### Task item
With both ends included, repeat exactly the lines of the entries below from the one containing "text [150, 88, 1137, 390]" down to the one containing "Document page, 1275x1650 pixels.", and no others.

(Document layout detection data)
##########
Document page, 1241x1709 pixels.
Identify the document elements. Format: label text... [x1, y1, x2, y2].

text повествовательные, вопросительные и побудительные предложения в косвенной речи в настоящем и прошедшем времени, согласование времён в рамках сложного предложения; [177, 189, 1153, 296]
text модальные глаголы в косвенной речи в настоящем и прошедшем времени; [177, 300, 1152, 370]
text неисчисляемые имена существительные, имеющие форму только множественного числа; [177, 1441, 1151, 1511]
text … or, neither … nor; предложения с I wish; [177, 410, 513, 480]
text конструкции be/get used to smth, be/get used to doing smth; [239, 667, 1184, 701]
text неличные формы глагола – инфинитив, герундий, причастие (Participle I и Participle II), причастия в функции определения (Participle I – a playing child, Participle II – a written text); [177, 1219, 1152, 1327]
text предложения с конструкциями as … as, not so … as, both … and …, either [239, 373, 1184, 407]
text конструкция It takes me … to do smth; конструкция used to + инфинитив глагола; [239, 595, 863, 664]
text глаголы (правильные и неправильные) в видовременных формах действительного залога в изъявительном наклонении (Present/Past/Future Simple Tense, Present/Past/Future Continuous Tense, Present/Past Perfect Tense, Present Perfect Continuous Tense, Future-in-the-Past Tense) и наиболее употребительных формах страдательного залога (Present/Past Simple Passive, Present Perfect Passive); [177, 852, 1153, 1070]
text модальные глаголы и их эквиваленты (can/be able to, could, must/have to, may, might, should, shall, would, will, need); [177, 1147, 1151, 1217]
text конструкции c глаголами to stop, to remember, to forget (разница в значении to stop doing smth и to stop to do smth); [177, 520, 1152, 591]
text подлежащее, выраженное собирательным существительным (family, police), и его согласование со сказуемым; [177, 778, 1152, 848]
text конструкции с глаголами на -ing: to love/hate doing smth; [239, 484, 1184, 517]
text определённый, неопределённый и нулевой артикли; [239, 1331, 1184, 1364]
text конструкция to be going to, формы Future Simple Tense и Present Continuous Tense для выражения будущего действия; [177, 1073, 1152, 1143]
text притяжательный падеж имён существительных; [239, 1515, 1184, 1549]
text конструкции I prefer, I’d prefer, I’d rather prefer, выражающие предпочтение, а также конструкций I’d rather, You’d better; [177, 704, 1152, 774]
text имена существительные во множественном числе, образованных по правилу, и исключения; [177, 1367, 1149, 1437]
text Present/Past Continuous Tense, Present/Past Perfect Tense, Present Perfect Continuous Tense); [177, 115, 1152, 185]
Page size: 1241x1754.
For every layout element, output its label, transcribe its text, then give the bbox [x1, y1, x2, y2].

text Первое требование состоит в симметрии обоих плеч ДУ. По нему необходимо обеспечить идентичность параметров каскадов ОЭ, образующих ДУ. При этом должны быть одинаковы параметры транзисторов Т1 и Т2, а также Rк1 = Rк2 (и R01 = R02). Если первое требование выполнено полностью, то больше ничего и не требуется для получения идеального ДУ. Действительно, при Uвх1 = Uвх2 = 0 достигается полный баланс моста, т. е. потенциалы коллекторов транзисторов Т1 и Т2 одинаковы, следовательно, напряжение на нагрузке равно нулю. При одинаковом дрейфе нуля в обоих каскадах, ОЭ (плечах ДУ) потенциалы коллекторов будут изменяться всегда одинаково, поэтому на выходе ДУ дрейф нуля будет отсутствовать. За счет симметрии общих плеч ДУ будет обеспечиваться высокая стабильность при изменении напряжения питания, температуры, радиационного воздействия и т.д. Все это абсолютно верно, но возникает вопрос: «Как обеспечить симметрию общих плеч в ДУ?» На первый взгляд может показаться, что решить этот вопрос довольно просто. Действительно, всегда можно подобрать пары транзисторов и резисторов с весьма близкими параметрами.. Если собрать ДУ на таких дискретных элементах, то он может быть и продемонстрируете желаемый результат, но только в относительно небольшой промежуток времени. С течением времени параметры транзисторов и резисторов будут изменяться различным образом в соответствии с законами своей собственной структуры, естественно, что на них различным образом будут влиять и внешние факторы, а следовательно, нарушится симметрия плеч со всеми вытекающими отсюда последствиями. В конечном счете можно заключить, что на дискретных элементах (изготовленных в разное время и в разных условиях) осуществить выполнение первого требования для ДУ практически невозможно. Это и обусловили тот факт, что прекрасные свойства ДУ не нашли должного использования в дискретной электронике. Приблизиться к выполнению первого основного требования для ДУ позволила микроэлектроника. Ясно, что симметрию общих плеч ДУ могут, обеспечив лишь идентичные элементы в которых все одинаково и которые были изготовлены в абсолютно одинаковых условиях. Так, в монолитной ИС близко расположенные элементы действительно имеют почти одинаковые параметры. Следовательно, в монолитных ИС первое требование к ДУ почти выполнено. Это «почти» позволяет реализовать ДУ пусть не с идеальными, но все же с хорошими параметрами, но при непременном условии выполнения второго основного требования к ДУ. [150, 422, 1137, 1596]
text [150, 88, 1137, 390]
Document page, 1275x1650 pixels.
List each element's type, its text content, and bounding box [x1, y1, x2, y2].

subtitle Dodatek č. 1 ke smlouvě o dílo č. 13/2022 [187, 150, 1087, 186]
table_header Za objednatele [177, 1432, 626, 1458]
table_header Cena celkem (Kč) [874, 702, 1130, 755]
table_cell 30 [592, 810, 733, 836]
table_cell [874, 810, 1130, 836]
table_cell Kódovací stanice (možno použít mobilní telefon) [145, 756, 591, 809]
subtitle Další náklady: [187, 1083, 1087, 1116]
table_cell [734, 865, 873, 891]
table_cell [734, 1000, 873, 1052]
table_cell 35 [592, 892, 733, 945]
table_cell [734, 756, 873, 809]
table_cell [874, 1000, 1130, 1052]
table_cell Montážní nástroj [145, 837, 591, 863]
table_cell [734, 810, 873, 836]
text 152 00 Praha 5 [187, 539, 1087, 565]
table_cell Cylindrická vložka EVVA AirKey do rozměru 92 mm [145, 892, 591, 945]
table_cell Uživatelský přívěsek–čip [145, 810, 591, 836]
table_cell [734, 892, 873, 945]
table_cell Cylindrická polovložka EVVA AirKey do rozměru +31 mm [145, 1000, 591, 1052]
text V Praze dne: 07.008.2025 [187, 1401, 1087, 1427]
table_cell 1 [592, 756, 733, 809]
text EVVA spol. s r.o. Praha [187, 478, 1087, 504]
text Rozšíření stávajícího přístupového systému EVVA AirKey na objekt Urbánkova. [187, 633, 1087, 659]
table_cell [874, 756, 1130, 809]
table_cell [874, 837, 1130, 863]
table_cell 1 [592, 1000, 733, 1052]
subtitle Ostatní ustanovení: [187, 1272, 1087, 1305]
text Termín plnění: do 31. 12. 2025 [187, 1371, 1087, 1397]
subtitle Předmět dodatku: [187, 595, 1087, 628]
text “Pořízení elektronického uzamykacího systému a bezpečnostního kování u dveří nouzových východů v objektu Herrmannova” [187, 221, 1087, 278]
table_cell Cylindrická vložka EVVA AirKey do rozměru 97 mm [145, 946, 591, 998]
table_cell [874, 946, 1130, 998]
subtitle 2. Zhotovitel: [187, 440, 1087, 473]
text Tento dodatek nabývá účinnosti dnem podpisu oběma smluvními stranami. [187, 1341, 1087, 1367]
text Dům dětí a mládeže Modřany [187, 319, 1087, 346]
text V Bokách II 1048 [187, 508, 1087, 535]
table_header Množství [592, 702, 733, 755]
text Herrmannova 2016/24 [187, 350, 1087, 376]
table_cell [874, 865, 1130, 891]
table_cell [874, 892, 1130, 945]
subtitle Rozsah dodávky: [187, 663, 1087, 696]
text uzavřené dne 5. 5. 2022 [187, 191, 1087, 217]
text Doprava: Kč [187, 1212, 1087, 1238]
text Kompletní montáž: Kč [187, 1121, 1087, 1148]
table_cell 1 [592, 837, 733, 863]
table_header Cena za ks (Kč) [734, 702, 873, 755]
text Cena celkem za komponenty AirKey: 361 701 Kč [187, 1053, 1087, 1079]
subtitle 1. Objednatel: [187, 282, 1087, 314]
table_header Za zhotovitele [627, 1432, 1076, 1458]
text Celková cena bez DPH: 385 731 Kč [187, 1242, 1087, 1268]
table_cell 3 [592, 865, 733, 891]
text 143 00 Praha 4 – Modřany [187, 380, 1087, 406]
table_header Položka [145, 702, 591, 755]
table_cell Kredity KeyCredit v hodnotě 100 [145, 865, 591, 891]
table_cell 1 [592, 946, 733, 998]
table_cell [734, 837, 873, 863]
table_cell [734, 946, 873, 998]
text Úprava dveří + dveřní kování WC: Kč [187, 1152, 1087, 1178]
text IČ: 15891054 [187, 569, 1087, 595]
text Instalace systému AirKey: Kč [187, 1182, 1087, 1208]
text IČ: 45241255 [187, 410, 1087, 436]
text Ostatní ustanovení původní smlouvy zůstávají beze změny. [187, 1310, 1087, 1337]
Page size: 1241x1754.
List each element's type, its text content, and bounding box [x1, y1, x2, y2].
##########
### Your response
text [150, 88, 1137, 390]
Document page, 1275x1650 pixels.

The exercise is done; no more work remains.